Work order: The lines to print are the one containing "Niewłaściwa higiena, nadmierna potliwość, a" and every line after it through the end of the entries below. Print them exactly and nothing else.

(Page images and extracted text)
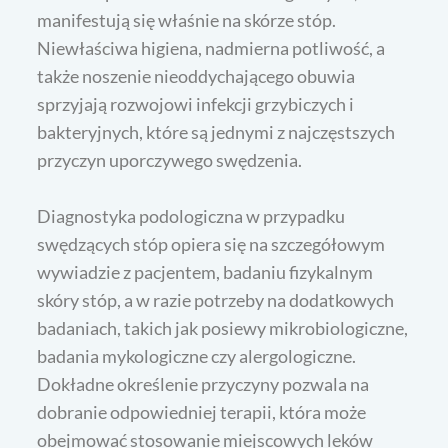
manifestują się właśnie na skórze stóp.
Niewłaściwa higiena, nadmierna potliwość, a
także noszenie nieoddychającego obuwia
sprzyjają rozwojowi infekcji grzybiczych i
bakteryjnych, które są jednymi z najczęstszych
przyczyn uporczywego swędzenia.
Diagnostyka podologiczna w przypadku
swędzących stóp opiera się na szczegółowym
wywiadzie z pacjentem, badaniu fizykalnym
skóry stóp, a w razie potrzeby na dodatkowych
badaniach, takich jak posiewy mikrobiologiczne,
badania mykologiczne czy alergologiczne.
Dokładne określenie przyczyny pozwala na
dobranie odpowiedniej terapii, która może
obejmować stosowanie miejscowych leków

Solution for this task:
Niewłaściwa higiena, nadmierna potliwość, a
także noszenie nieoddychającego obuwia
sprzyjają rozwojowi infekcji grzybiczych i
bakteryjnych, które są jednymi z najczęstszych
przyczyn uporczywego swędzenia.
Diagnostyka podologiczna w przypadku
swędzących stóp opiera się na szczegółowym
wywiadzie z pacjentem, badaniu fizykalnym
skóry stóp, a w razie potrzeby na dodatkowych
badaniach, takich jak posiewy mikrobiologiczne,
badania mykologiczne czy alergologiczne.
Dokładne określenie przyczyny pozwala na
dobranie odpowiedniej terapii, która może
obejmować stosowanie miejscowych leków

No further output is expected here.